In a 2012 Reuters column, Cohen complained that Putin is often blamed for the 2006 murder of journalist Anna Politkovskaya, even though “the editors of Politkovskaya’s newspaper, the devoutly anti-Putin Novaya Gazeta, believe her killing was ordered by Chechen leaders, whose human-rights abuses were one of her special subjects.” He forgets to mention that the Chechen leader in question, Ramzan Kadyrov, is Putin’s best buddy—or that Novaya Gazeta has also asserted that the actual killers are connected to Russian special services and protected by the government.

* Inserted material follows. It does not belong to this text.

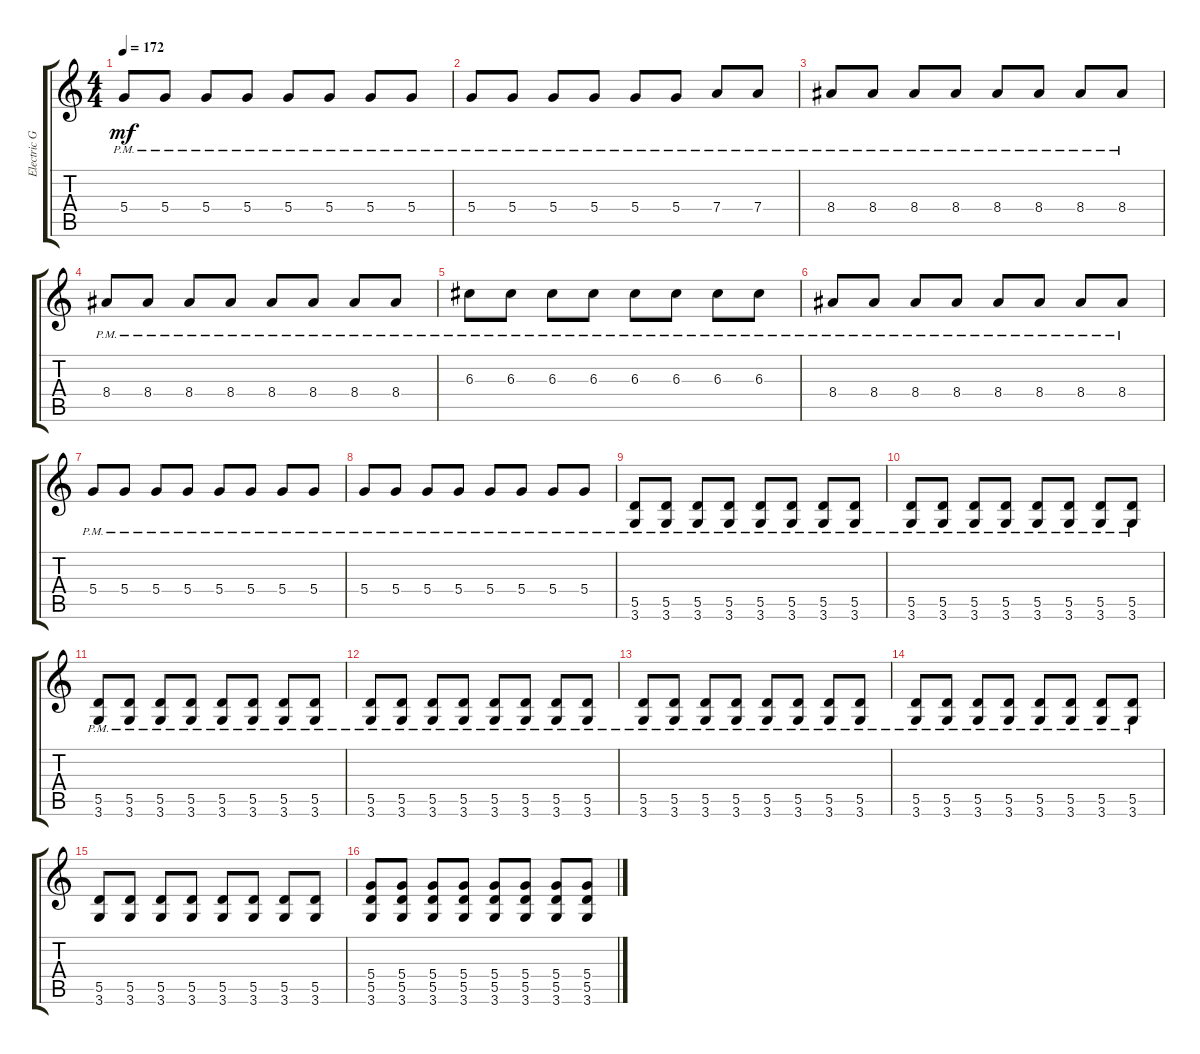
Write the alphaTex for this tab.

But the disconnect from reality is most glaringly evident in Cohen’s Newsweek interview. Take this gem: “We don’t know that Putin went into Crimea. We literally don’t know. We’re talking about ‘facts’ that are coming out of Kiev, which is a mass of disinformation.” Cohen must be the only person in the world who thinks there’s any doubt that the armed men who are all over Crimea wearing Russian army uniforms without insignia and wielding Russian weaponry—“little green men,” as irreverent Russians call them—are actually Russian soldiers.
Of course, pro-Putin outlets would simply accuse these writers (and me) of shilling for Western interests.